** Opening Given data block **
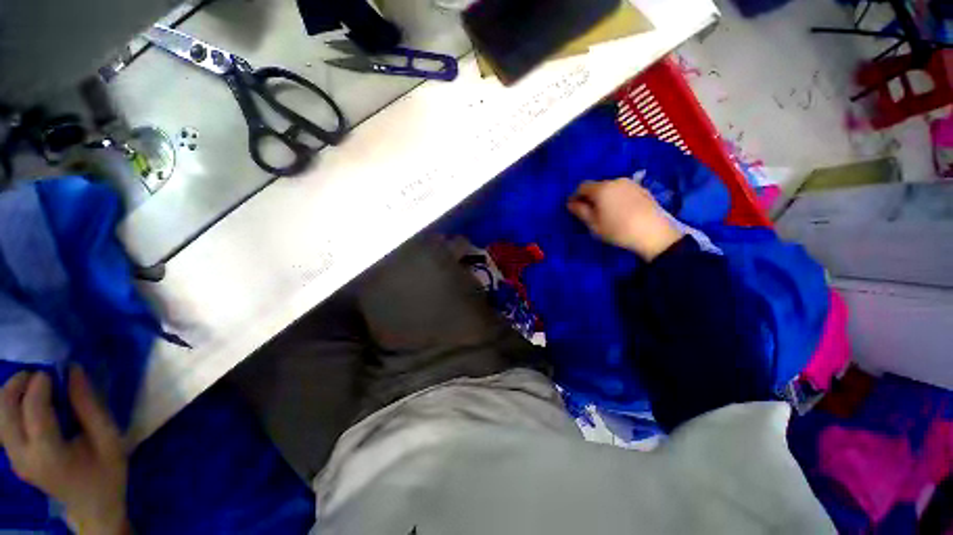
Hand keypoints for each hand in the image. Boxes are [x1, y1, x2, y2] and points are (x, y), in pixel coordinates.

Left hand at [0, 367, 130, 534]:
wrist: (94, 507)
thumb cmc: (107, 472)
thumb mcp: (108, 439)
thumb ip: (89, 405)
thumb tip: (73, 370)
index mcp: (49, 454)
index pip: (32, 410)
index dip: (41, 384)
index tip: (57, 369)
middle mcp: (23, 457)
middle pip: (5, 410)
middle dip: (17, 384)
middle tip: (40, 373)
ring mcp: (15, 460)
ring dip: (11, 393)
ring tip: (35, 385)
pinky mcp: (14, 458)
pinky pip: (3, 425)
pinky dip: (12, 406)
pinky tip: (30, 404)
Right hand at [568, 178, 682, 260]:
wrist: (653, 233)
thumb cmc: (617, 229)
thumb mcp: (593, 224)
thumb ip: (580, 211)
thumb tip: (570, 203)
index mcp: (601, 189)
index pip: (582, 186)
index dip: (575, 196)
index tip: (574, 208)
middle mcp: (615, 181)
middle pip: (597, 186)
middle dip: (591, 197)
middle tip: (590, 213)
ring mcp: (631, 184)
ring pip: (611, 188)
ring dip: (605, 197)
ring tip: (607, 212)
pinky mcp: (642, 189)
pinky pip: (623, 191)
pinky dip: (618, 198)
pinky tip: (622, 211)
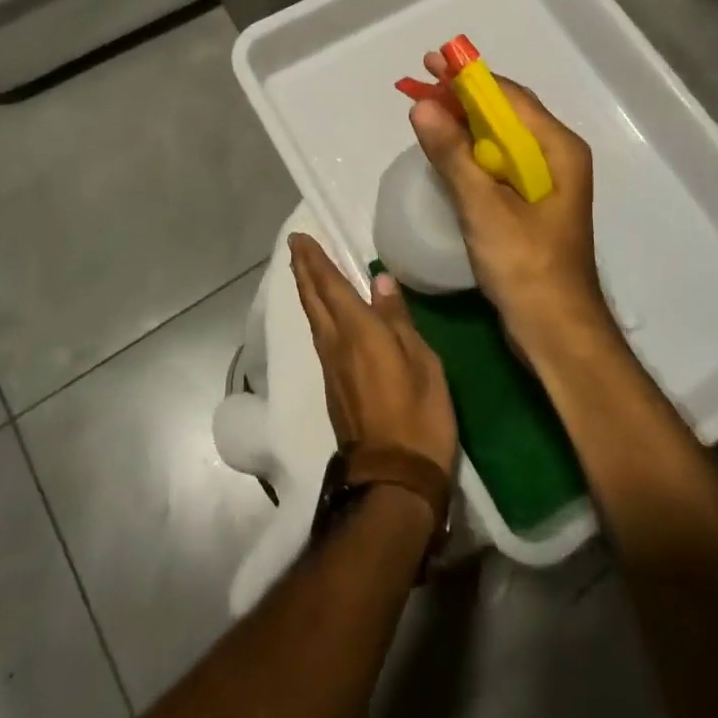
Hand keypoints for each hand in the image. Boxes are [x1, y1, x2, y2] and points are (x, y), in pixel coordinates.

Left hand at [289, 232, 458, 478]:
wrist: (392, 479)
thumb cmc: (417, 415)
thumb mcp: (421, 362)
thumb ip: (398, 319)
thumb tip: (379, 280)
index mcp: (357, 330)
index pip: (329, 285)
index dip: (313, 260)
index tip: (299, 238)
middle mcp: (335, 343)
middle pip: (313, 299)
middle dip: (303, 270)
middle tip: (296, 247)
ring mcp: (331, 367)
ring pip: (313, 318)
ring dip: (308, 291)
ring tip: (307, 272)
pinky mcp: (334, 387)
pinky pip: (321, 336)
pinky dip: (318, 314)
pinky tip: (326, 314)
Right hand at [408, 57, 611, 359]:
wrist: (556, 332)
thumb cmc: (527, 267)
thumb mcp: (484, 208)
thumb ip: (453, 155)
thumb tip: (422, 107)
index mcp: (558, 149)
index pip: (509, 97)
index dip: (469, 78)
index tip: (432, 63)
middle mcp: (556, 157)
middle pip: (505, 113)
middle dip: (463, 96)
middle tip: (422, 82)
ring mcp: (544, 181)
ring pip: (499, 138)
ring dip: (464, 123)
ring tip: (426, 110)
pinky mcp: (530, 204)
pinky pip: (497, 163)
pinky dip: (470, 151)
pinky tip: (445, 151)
** Closing Given data block **
** Opening Given data block **
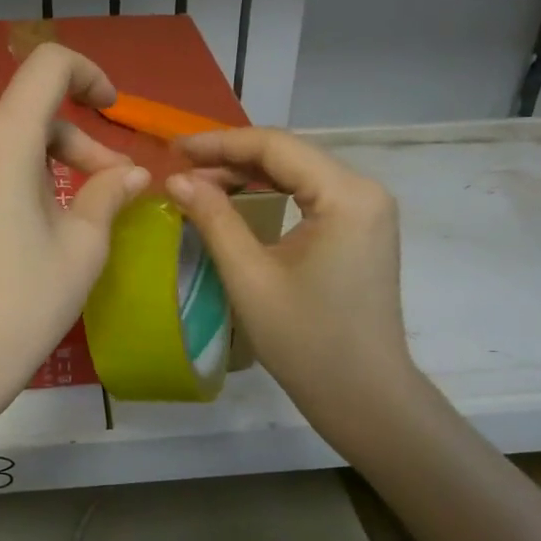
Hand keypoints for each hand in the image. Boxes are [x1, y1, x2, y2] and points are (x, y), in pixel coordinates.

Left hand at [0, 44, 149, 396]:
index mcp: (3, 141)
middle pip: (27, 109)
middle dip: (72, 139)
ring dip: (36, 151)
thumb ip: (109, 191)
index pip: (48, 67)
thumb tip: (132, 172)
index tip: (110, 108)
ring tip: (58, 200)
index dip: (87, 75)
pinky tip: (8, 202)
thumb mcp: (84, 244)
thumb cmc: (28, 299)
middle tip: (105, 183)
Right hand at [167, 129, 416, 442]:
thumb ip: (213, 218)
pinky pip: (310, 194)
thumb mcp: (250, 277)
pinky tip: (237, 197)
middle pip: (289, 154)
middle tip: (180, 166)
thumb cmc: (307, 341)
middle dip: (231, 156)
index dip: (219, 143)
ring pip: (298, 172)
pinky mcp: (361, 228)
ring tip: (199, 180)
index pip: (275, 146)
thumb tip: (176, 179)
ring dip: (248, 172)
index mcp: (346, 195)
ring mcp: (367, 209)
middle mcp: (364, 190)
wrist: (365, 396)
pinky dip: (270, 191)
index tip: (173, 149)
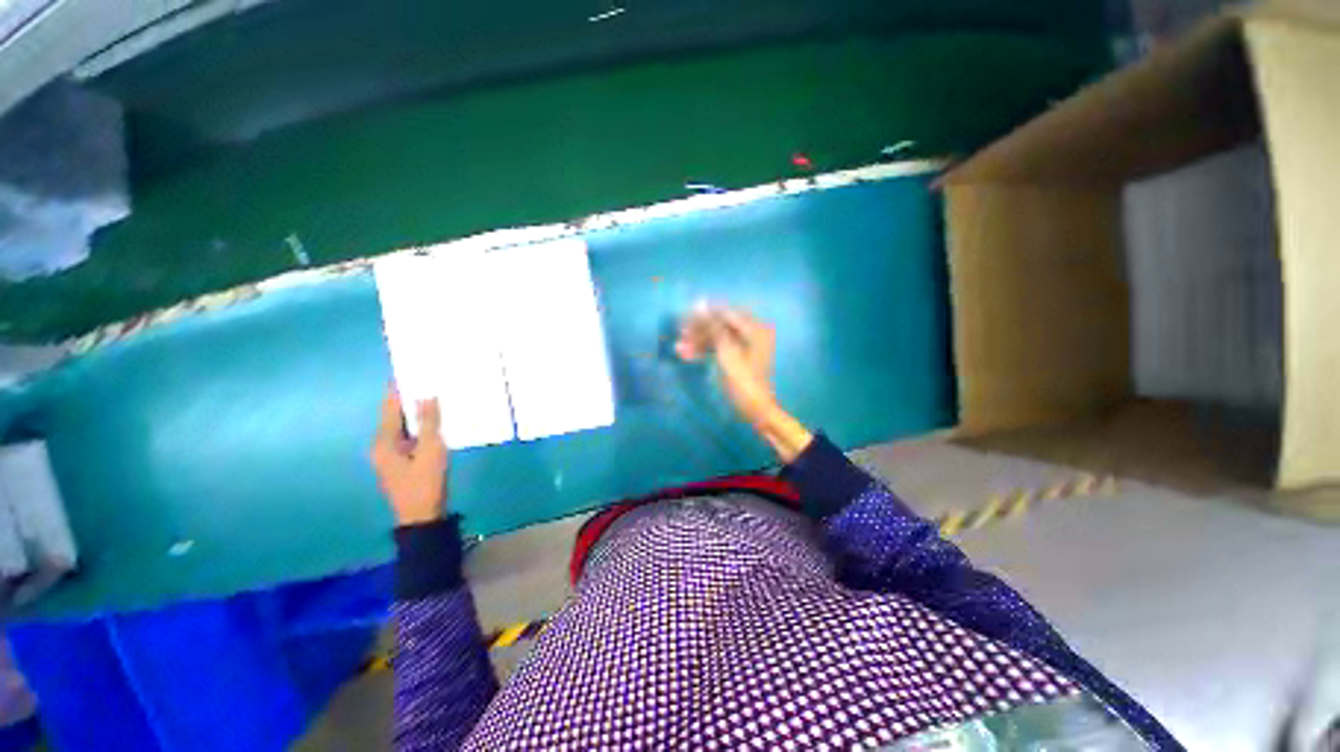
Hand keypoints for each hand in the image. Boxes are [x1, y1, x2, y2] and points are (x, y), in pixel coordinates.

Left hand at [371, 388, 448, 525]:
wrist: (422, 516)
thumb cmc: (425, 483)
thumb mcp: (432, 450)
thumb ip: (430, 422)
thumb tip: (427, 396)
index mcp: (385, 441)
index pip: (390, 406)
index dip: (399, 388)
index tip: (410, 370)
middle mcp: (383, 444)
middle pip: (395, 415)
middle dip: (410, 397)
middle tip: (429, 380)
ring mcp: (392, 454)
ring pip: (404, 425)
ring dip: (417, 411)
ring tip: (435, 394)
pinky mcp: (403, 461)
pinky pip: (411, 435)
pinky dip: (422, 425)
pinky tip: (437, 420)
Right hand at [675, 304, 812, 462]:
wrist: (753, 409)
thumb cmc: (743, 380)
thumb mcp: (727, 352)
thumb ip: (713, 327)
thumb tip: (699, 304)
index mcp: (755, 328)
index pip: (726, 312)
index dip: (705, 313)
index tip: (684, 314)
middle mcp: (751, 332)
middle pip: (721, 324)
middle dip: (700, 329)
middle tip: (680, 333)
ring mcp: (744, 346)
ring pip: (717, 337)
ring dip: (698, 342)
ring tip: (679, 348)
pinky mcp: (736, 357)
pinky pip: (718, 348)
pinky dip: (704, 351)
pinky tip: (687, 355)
** Closing Given data block **
# How to complete this task:
Working from the data above, extract solely the lines from the one containing "thumb mcp: (421, 362)" through the one containing "pinky tip: (445, 151)", exactly as they appear, both included.

# Finished exercise:
thumb mcp: (421, 362)
thumb ip: (398, 319)
thumb tip: (379, 280)
index mcp: (357, 330)
index pip: (329, 285)
index dip: (313, 260)
index tip: (299, 238)
middle mcp: (335, 343)
middle pip: (313, 299)
middle dip: (303, 270)
middle tip: (296, 247)
ring mcp: (331, 367)
ring pip: (313, 318)
ring dip: (308, 291)
ring tip: (307, 272)
pinky mcp: (334, 387)
pinky pip: (321, 336)
pinky dip: (318, 314)
pinky tip: (326, 314)
Right hand at [408, 57, 611, 359]:
wrist: (556, 332)
thumb cmc: (527, 267)
thumb mcp: (484, 208)
thumb ip: (453, 155)
thumb tip: (422, 107)
index mcp: (558, 149)
index pip: (509, 97)
index dip: (469, 78)
index tip: (432, 63)
middle mcp: (556, 157)
middle pip: (505, 113)
middle dip: (463, 96)
middle tip: (422, 82)
ring mcp: (544, 181)
ring pip: (499, 138)
ring dip: (464, 123)
ring tip: (426, 110)
pinky mcp: (530, 204)
pinky pip: (497, 163)
pinky dip: (470, 151)
pinky tip: (445, 151)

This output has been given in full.